Fan Shipei, Shi Xing-Yu, Li Xia, Li Jun, Yu Song-Ping
Department of Ophthalmology, Lishui Municipal Central Hospital, The Fifth Affiliated Hospital of Wenzhou Medical University, Zhejiang, China.
Department of Nephrology, Lishui Municipal Central Hospital, The Fifth Affiliated Hospital of Wenzhou Medical University, Zhejiang, China.
Front Med (Lausanne). 2024 Oct 9;11:1431170. doi: 10.3389/fmed.2024.1431170. eCollection 2024.
This study aimed to assess the causal relationships between vitamin D levels and ocular disorders.
Independent genetic variables were obtained from genome-wide association studies (GWAS) and publicly available databases. The summary statistics for 25-hydroxyvitamin D (25(OH)D) were obtained from two large-scale GWAS studies, with sample sizes of 324,105 and 417,580 European individuals. The genetic variants of myopia, primary open angle glaucoma (POAG), anterior iridocyclitis, senile cataract, diabetic retinopathy (DR), retinal vein occlusion (RVO), wet age-related macular degeneration (WAMD) and optic neuritis were extracted from the latest release of FinnGen consortium, which contains genome data from Finnish participants. Subsequently, Mendelian randomization (MR) analyses were conducted to obtain effect estimates. Additionally, we performed multivariable MR analysis and mediation analysis to validate the results.
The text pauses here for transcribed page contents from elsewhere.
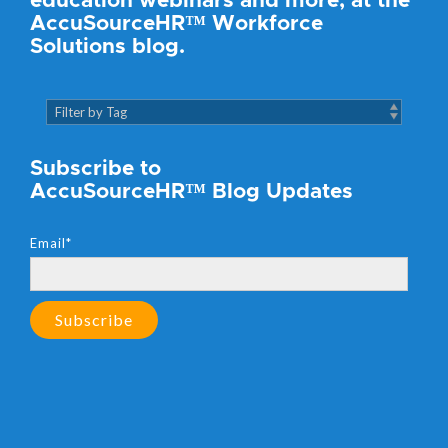
education webinars and more, at the
AccuSourceHR™ Workforce
Solutions blog.
Subscribe to
AccuSourceHR™ Blog Updates
Email
*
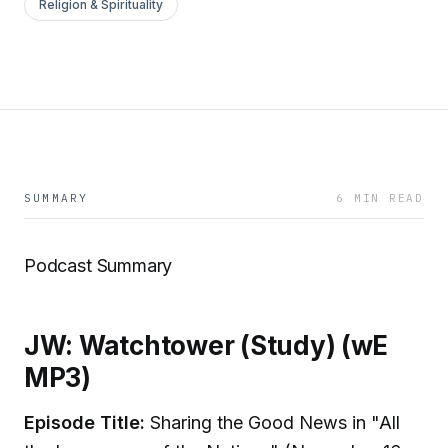
Religion & Spirituality
SUMMARY
6 MIN READ
Podcast Summary
JW: Watchtower (Study) (wE
MP3)
Episode Title:
Sharing the Good News in "All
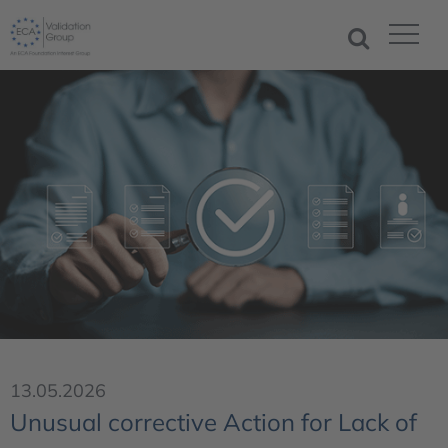
13.05.2026
Unusual corrective Action for Lack of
In the discovery dataset, genetically predicted vitamin D concentration was found to be causally associated with an increased risk of WAMD, (odd ratio (OR) = 1.35, 95% confidence interval (CI) = 1.09-1.67, = 0.005). However, no causal effects of genetically predisposed vitamin D levels on the risk of most types of ocular disorders were observed. Reverse MR revealed no causal relationships between the ocular diseases and vitamin D concentrations. The MR analyses of the validation dataset yielded consistent results. Additionally, the causal effect of vitamin D levels on the risk of WAMD remained significant after adjusting for potential confounders in the multivariable MR analysis (OR = 1.86, 95% CI = 1.26-2.73, = 0.002).
Our MR analysis results provide robust evidence of a causal relationship between genetically predicted 25(OH)D levels and an increased risk of WAMD in European population. These findings offer important insights into the management and control of ocular disorders.
本研究旨在评估维生素D水平与眼部疾病之间的因果关系。
从全基因组关联研究(GWAS)和公开可用数据库中获取独立的遗传变量。25-羟基维生素D(25(OH)D)的汇总统计数据来自两项大规模GWAS研究,样本量分别为324105名和417580名欧洲个体。近视、原发性开角型青光眼(POAG)、前葡萄膜炎、老年性白内障、糖尿病视网膜病变(DR)、视网膜静脉阻塞(RVO)、湿性年龄相关性黄斑变性(WAMD)和视神经炎的基因变异从芬兰基因组联盟的最新版本中提取,该联盟包含来自芬兰参与者的基因组数据。随后,进行孟德尔随机化(MR)分析以获得效应估计值。此外,我们进行了多变量MR分析和中介分析以验证结果。
在发现数据集中,发现基因预测的维生素D浓度与WAMD风险增加存在因果关系(优势比(OR)=1.35,95%置信区间(CI)=1.09-1.67,P=0.005)。然而,未观察到基因易感性维生素D水平对大多数类型眼部疾病风险的因果效应。反向MR显示眼部疾病与维生素D浓度之间无因果关系。验证数据集的MR分析得出了一致的结果。此外,在多变量MR分析中调整潜在混杂因素后,维生素D水平对WAMD风险的因果效应仍然显著(OR=1.86,95%CI=1.26-2.73,P=0.002)。
我们的MR分析结果提供了有力证据,证明在欧洲人群中,基因预测的25(OH)D水平与WAMD风险增加之间存在因果关系。这些发现为眼部疾病的管理和控制提供了重要见解。